[Exercise objective]: I'd like the records transcribed exactly, leaving the images out.

━━━━━━━━━━

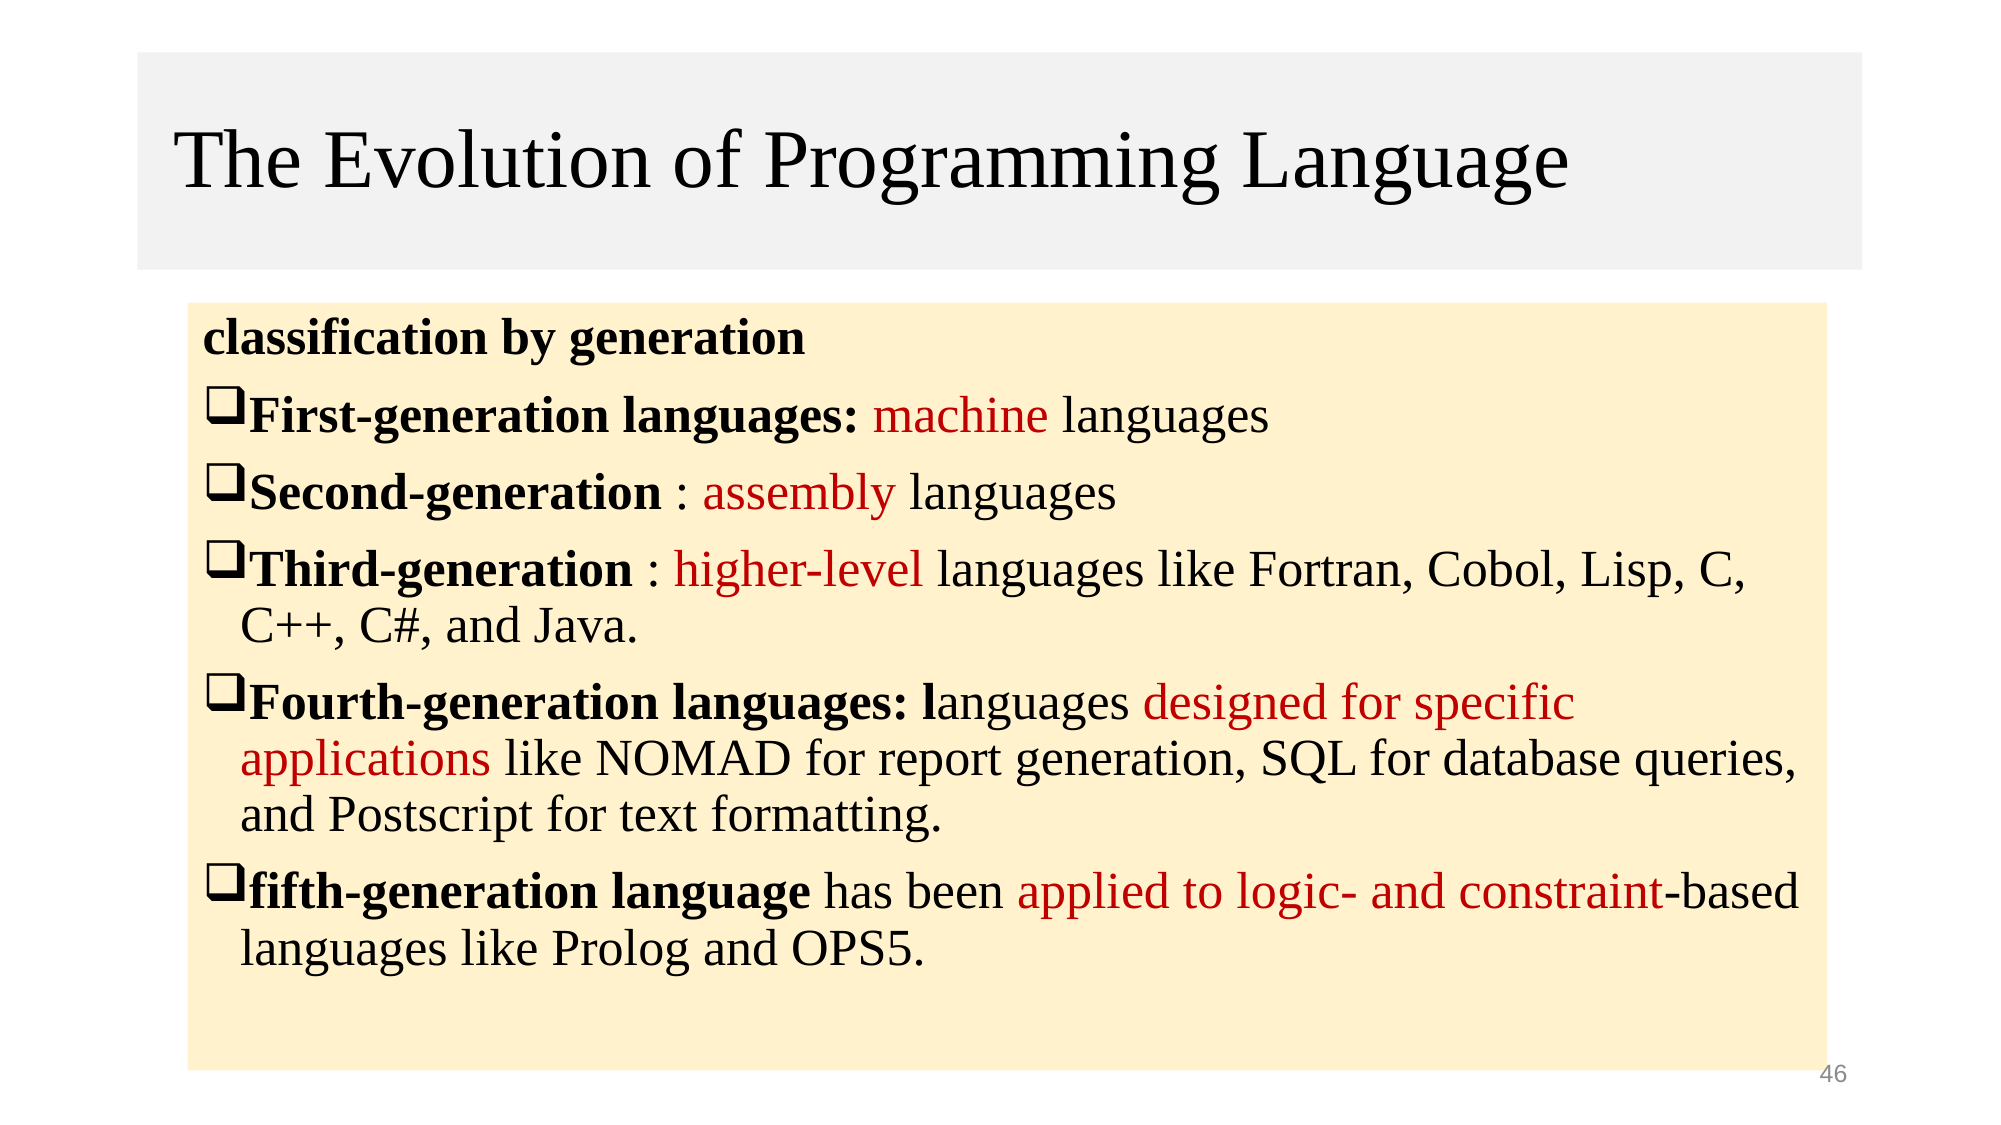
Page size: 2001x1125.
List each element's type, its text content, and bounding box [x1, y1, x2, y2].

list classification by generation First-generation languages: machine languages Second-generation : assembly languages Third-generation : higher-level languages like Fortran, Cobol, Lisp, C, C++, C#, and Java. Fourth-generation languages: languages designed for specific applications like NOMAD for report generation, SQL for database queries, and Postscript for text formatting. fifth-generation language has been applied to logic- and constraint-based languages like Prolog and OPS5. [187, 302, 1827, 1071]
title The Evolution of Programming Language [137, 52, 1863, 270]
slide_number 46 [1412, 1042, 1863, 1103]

━━━━━━━━━━

[Response box]:
Page size: 2001x1125.
List each element's type, its text content, and bounding box [x1, y1, x2, y2].

list classification by generation First-generation languages: machine languages Second-generation : assembly languages Third-generation : higher-level languages like Fortran, Cobol, Lisp, C, C++, C#, and Java. Fourth-generation languages: languages designed for specific applications like NOMAD for report generation, SQL for database queries, and Postscript for text formatting. fifth-generation language has been applied to logic- and constraint-based languages like Prolog and OPS5. [187, 302, 1827, 1071]
title The Evolution of Programming Language [137, 52, 1863, 270]
slide_number 46 [1412, 1042, 1863, 1103]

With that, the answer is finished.